▶ [DONNÉES EXTRAITES]:
::::::
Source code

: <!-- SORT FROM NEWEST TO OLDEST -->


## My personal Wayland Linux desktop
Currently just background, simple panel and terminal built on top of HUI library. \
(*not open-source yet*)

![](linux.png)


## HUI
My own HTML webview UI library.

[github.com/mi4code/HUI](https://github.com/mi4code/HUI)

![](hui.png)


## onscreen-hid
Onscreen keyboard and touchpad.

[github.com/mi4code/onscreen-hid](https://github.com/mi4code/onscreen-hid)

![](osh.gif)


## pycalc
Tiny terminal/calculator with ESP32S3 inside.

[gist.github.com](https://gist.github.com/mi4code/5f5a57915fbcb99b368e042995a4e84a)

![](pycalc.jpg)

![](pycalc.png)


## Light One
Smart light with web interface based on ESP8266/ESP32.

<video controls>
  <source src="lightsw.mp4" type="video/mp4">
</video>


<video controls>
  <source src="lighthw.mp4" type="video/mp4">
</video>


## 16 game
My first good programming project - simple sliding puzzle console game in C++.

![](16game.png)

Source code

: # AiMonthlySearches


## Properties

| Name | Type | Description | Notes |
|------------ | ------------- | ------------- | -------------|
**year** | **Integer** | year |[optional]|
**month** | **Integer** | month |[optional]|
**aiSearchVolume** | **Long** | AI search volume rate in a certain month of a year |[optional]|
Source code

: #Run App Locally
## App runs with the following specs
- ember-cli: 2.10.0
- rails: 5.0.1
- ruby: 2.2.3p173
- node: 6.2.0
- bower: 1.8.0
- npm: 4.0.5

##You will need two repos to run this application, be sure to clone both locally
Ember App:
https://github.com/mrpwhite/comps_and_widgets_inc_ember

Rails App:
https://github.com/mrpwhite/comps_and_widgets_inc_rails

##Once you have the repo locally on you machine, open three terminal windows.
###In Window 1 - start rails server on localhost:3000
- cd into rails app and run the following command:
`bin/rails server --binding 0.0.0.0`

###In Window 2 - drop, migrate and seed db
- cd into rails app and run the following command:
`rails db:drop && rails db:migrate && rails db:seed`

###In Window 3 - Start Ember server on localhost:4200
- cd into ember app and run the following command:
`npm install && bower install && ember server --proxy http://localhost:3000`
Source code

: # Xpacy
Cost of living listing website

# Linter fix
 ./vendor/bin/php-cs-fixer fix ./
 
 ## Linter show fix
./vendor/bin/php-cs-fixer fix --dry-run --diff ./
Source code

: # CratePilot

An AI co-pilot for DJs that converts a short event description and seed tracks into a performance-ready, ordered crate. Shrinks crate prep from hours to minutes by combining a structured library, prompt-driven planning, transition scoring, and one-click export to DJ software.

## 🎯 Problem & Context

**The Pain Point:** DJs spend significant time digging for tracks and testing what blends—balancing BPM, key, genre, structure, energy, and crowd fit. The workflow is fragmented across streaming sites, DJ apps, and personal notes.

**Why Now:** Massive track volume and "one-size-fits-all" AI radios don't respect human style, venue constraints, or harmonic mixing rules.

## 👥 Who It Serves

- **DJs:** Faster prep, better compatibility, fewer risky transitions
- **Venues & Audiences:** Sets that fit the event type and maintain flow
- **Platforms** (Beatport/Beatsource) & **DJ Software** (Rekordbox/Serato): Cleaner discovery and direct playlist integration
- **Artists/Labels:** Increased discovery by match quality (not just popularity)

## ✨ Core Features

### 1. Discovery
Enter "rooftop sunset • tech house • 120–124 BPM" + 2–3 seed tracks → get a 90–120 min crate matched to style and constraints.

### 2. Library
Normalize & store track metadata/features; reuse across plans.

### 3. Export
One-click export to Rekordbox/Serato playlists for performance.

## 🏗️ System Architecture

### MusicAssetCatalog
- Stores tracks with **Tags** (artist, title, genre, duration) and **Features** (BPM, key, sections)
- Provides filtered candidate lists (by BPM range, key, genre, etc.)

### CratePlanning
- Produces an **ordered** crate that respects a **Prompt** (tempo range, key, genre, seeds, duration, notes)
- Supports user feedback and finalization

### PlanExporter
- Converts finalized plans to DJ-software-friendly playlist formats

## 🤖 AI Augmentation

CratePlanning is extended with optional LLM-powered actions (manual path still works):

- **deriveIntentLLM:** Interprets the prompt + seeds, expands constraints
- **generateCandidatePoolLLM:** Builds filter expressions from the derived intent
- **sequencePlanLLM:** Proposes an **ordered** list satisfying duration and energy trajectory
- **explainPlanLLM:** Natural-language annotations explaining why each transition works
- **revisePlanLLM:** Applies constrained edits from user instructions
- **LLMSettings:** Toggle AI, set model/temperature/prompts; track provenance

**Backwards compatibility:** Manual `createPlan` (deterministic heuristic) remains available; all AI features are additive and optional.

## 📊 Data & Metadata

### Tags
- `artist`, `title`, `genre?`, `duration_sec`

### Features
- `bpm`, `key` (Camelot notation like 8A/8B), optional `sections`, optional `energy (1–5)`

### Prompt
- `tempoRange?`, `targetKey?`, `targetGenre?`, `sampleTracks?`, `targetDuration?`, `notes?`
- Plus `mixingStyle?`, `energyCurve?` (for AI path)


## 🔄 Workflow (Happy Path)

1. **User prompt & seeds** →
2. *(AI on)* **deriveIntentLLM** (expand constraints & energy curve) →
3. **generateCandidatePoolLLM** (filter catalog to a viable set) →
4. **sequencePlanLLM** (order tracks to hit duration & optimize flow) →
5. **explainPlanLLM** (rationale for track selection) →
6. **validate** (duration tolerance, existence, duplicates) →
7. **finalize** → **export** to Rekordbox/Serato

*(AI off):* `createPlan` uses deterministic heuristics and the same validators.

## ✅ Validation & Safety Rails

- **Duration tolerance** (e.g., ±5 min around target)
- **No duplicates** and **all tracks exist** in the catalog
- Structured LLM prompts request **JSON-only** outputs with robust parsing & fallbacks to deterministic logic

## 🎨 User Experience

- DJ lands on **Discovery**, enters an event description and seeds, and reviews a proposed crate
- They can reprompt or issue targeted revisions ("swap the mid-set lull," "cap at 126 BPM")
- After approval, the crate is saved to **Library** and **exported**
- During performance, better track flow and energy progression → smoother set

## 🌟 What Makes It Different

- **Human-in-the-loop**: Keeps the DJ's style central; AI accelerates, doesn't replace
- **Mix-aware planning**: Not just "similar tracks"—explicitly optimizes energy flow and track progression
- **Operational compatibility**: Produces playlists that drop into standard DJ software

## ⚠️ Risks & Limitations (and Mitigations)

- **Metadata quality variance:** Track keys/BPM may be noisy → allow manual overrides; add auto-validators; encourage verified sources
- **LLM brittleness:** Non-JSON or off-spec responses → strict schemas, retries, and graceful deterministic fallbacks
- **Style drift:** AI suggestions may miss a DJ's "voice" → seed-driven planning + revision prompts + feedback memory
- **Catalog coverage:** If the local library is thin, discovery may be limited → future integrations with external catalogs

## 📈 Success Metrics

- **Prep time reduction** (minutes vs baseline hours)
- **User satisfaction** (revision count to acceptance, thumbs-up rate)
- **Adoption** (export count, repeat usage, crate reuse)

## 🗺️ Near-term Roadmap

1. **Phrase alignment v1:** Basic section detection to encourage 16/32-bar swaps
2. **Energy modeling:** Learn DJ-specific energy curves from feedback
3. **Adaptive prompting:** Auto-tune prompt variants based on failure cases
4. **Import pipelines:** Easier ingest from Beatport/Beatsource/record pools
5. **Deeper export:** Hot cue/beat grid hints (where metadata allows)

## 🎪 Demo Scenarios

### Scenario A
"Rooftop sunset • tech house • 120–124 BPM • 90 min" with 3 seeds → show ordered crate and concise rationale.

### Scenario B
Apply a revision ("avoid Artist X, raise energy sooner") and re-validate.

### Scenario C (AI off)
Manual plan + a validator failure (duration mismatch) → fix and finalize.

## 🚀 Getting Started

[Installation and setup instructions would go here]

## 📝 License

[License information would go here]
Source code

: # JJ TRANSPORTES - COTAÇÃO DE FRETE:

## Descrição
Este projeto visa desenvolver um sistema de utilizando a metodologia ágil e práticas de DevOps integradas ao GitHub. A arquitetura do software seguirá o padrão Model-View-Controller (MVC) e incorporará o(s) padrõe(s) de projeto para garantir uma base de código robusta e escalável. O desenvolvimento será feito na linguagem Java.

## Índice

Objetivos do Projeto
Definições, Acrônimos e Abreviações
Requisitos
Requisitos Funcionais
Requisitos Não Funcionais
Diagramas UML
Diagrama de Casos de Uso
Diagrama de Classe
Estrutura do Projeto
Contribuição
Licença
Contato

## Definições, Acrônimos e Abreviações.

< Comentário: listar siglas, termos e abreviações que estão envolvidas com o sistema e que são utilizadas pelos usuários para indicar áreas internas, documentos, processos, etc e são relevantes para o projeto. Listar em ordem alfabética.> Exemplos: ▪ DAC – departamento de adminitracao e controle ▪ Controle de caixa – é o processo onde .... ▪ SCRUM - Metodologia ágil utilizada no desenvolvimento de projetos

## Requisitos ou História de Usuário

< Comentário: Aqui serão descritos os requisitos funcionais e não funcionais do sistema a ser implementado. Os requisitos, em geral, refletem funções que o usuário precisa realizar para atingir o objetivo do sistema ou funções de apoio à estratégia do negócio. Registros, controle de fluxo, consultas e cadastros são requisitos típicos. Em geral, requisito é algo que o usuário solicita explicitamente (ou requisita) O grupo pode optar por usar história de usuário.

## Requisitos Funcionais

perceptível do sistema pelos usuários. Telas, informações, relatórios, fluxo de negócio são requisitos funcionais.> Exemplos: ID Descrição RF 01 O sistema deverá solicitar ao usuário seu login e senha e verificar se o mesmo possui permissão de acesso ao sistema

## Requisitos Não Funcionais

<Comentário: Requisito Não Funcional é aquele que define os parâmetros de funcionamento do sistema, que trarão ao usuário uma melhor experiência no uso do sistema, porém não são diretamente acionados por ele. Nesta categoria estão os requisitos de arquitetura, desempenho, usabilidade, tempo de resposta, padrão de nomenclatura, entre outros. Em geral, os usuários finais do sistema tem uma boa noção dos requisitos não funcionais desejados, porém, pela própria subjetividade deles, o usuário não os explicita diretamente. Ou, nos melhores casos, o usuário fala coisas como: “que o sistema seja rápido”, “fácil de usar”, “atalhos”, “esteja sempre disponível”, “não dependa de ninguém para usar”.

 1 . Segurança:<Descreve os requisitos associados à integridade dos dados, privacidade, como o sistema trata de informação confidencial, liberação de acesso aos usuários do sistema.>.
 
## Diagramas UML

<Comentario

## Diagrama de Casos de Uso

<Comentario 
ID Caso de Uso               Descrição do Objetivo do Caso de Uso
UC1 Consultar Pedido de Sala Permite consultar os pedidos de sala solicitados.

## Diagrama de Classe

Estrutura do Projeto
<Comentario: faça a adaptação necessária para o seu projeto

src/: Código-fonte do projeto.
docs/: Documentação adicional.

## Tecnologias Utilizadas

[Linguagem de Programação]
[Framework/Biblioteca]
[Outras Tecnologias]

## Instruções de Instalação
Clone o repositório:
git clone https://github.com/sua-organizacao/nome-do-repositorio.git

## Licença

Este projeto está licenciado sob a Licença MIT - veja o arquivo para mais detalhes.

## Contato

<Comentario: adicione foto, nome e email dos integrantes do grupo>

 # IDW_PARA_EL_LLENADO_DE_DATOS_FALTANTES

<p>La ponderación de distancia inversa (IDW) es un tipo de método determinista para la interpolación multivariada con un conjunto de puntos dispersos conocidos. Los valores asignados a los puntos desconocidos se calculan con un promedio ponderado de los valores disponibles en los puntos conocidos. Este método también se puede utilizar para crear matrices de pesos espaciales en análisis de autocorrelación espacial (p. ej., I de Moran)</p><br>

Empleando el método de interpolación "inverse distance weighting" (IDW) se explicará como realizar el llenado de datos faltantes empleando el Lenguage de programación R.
::::::
▶ [VOTRE OBJECTIF]: Réécrivez les lignes depuis le début jusqu'à celle qui contient « Cost of living listing website » en substituant « Virtual keyboard » à « Onscreen keyboard ». Ne changez rien d'autre.

▶ [RÉPONSE]:
Source code

: <!-- SORT FROM NEWEST TO OLDEST -->


## My personal Wayland Linux desktop
Currently just background, simple panel and terminal built on top of HUI library. \
(*not open-source yet*)

![](linux.png)


## HUI
My own HTML webview UI library.

[github.com/mi4code/HUI](https://github.com/mi4code/HUI)

![](hui.png)


## onscreen-hid
Virtual keyboard and touchpad.

[github.com/mi4code/onscreen-hid](https://github.com/mi4code/onscreen-hid)

![](osh.gif)


## pycalc
Tiny terminal/calculator with ESP32S3 inside.

[gist.github.com](https://gist.github.com/mi4code/5f5a57915fbcb99b368e042995a4e84a)

![](pycalc.jpg)

![](pycalc.png)


## Light One
Smart light with web interface based on ESP8266/ESP32.

<video controls>
  <source src="lightsw.mp4" type="video/mp4">
</video>


<video controls>
  <source src="lighthw.mp4" type="video/mp4">
</video>


## 16 game
My first good programming project - simple sliding puzzle console game in C++.

![](16game.png)

Source code

: # AiMonthlySearches


## Properties

| Name | Type | Description | Notes |
|------------ | ------------- | ------------- | -------------|
**year** | **Integer** | year |[optional]|
**month** | **Integer** | month |[optional]|
**aiSearchVolume** | **Long** | AI search volume rate in a certain month of a year |[optional]|
Source code

: #Run App Locally
## App runs with the following specs
- ember-cli: 2.10.0
- rails: 5.0.1
- ruby: 2.2.3p173
- node: 6.2.0
- bower: 1.8.0
- npm: 4.0.5

##You will need two repos to run this application, be sure to clone both locally
Ember App:
https://github.com/mrpwhite/comps_and_widgets_inc_ember

Rails App:
https://github.com/mrpwhite/comps_and_widgets_inc_rails

##Once you have the repo locally on you machine, open three terminal windows.
###In Window 1 - start rails server on localhost:3000
- cd into rails app and run the following command:
`bin/rails server --binding 0.0.0.0`

###In Window 2 - drop, migrate and seed db
- cd into rails app and run the following command:
`rails db:drop && rails db:migrate && rails db:seed`

###In Window 3 - Start Ember server on localhost:4200
- cd into ember app and run the following command:
`npm install && bower install && ember server --proxy http://localhost:3000`
Source code

: # Xpacy
Cost of living listing website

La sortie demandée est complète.